While I kill time here, I keep remembering something a CEO told me a couple weeks back. He gave me a few words of encouragement that I'll never forget.

I'm not going to name the CEO or his company, because he was speaking to me casually, off the record. I meet a lot of CEOs, and I know it's popular to distrust and dislike them. My job is to ask questions shareholders want asked, not kiss up and be friends. Still, I've found most (though not all) chief executives to be pleasant, hard working folks.

I met this particular CEO for the first time shortly before I was to interview him on live television. His company has struggled, and the management hopes it's turned a corner. As we introduced ourselves to each other off camera, he said the first time he saw me on television, I was wearing a witch's hat. That made him stop and watch (note to aspiring reporters—if you want to be watched, don't forget the visual aspect of this business). He'd continued watching through the years, and two weeks before we met, he told his wife, "I'd like to meet her, she doesn't take herself seriously."

Naturally, I was flattered. And suspicious. "Oh, you say that to all the reporters about to grill you on TV," I said, half-jokingly. "No," he answered. "In fact, I was thinking I should wait and tell you until afterwards so you wouldn't think I was trying to butter you up."

Pretty smooth. Still, it was very nice to hear. We did the interview, I asked the same questions with the same tone regardless of his compliment, and when we finished, he came back over to me before leaving. Very seriously, he said, "Don't forget what I said. When you think you're not making a difference, remember that you are."

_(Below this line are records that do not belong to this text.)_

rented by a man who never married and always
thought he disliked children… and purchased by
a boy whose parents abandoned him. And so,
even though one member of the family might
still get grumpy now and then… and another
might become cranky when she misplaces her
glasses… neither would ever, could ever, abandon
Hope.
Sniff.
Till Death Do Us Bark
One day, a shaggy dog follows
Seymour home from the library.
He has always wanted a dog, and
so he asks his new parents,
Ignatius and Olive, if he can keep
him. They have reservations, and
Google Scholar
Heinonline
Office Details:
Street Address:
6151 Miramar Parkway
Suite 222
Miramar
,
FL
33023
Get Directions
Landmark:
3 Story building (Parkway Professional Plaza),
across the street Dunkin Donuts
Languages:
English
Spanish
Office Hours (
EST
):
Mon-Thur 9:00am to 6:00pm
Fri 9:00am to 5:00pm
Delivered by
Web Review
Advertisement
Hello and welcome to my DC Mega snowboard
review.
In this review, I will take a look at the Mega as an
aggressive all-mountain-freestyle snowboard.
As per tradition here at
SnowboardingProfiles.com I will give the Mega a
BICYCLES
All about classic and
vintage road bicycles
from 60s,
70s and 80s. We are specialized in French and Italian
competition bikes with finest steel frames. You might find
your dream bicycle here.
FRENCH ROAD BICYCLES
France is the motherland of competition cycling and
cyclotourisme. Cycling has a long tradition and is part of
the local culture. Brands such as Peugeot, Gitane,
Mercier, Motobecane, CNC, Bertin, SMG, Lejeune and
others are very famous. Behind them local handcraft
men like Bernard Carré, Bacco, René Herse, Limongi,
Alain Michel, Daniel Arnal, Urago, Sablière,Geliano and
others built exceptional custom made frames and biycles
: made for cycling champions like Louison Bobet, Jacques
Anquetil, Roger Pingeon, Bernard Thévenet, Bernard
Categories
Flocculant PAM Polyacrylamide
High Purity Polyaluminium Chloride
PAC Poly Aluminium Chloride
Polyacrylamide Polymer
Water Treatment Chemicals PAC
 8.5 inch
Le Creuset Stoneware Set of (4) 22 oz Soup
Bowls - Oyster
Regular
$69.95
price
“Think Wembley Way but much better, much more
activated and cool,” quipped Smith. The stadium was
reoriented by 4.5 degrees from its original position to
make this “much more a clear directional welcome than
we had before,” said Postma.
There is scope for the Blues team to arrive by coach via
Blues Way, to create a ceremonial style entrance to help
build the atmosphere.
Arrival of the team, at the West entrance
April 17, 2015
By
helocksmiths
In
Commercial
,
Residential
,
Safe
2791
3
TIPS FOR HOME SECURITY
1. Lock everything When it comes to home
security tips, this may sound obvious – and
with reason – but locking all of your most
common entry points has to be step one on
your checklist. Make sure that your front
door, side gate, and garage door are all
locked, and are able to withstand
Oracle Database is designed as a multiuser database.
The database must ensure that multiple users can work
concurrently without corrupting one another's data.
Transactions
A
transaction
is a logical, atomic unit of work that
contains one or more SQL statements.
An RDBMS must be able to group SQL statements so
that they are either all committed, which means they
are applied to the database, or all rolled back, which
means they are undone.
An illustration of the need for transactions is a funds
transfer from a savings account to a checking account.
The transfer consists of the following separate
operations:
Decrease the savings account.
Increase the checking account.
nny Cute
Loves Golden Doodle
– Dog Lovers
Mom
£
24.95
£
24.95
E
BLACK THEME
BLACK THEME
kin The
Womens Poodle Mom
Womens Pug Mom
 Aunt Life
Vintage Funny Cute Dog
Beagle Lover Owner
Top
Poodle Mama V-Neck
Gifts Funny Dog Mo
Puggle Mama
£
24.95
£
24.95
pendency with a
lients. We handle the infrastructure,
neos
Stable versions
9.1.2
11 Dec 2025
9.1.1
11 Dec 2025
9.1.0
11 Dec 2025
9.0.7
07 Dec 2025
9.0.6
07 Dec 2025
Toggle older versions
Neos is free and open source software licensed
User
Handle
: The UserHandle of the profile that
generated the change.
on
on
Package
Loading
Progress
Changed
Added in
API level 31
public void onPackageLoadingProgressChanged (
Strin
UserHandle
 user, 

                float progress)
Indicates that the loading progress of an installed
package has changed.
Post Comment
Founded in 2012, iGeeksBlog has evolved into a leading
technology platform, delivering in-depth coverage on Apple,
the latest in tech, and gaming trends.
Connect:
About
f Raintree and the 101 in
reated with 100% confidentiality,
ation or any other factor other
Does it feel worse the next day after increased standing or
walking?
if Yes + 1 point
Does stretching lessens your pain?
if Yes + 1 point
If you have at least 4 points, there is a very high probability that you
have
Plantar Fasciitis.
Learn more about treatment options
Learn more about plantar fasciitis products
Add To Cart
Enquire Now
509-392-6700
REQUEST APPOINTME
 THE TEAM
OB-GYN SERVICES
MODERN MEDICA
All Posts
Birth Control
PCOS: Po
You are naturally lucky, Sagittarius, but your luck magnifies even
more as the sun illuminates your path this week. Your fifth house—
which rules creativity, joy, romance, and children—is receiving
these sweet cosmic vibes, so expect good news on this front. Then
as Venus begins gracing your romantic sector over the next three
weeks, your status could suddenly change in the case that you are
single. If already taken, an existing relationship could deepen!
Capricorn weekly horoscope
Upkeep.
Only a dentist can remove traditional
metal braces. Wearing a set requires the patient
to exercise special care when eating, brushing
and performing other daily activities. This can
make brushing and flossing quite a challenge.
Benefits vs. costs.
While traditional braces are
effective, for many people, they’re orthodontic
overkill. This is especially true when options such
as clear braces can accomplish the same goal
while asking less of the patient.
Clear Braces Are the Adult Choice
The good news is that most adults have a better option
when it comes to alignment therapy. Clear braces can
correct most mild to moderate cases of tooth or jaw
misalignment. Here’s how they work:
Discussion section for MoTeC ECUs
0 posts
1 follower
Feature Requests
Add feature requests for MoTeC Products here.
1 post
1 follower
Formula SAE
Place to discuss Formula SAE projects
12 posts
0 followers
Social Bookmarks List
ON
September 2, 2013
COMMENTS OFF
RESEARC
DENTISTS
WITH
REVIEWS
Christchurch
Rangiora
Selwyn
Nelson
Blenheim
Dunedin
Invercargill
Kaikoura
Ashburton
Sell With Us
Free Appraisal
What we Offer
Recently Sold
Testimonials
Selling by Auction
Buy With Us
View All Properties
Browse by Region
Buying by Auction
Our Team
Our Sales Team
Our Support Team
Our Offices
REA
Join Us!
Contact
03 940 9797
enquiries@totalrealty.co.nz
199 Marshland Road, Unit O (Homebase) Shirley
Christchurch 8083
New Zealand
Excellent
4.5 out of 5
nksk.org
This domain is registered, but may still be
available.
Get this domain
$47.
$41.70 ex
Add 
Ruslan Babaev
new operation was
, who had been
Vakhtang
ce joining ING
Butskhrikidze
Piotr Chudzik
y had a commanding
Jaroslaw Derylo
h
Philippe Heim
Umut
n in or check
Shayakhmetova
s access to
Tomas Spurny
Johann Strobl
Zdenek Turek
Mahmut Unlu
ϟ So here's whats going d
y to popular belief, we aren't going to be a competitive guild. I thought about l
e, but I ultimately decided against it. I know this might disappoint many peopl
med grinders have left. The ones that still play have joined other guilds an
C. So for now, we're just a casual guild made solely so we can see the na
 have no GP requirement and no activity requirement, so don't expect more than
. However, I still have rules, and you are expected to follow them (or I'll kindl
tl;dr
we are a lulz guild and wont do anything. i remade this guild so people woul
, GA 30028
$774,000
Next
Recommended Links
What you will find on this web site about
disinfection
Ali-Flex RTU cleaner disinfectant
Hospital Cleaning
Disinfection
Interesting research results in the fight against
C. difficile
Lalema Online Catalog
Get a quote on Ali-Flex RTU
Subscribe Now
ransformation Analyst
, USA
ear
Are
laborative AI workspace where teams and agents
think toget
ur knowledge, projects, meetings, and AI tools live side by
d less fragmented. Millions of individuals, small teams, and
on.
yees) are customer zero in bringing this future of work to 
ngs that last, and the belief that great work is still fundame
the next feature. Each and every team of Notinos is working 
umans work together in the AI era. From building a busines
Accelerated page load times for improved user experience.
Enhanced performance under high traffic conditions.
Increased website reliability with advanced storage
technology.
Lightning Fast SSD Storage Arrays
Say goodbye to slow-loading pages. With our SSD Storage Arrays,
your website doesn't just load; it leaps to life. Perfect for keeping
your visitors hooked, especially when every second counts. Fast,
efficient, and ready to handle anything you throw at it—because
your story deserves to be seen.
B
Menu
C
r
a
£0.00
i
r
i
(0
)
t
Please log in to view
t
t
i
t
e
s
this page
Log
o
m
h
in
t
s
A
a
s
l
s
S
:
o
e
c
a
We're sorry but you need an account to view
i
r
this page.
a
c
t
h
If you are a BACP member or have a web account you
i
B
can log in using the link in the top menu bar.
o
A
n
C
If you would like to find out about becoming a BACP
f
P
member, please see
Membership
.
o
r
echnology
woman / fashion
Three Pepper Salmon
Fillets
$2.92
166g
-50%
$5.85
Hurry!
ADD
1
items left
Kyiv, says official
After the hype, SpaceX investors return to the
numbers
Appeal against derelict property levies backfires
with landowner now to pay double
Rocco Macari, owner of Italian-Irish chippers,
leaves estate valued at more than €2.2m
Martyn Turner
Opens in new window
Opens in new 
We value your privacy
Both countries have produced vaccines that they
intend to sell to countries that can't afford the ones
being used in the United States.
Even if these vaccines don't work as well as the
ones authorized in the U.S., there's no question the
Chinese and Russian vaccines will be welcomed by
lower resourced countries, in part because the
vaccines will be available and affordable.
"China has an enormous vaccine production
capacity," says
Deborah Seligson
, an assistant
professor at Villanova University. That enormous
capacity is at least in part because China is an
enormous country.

I can't tell you the impact that had. I thought to myself, "Now, this is how you lead people." With very little effort on his part and with just a few words, he made my day. His kind encouragement has stuck with me. Positive words can be just as memorable and powerful as negative ones. But the biggest lesson for me was this: why don't I give the same kind of encouragement to others? Not just loved ones and co-workers (although they need it), but waiters, grocery store clerks, strangers?